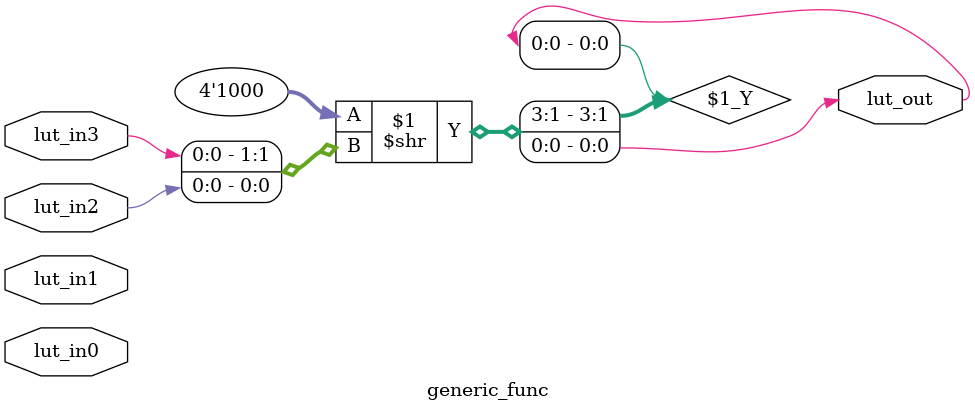
<source format=v>
/* Generated by Yosys 0.35+58 (git sha1 8bd681acf, gcc 11.4.0-1ubuntu1~22.04 -fPIC -Os) */

module generic_func(lut_in3, lut_in2, lut_in1, lut_in0, lut_out);
  input lut_in0;
  wire lut_in0;
  input lut_in1;
  wire lut_in1;
  input lut_in2;
  wire lut_in2;
  input lut_in3;
  wire lut_in3;
  output lut_out;
  wire lut_out;
  assign lut_out = 4'h8 >> { lut_in3, lut_in2 };
endmodule

</source>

- Task goal
The output should be the material above, copied exactly, without its pictures.

- Task answer
<source format=v>
/* Generated by Yosys 0.35+58 (git sha1 8bd681acf, gcc 11.4.0-1ubuntu1~22.04 -fPIC -Os) */

module generic_func(lut_in3, lut_in2, lut_in1, lut_in0, lut_out);
  input lut_in0;
  wire lut_in0;
  input lut_in1;
  wire lut_in1;
  input lut_in2;
  wire lut_in2;
  input lut_in3;
  wire lut_in3;
  output lut_out;
  wire lut_out;
  assign lut_out = 4'h8 >> { lut_in3, lut_in2 };
endmodule

</source>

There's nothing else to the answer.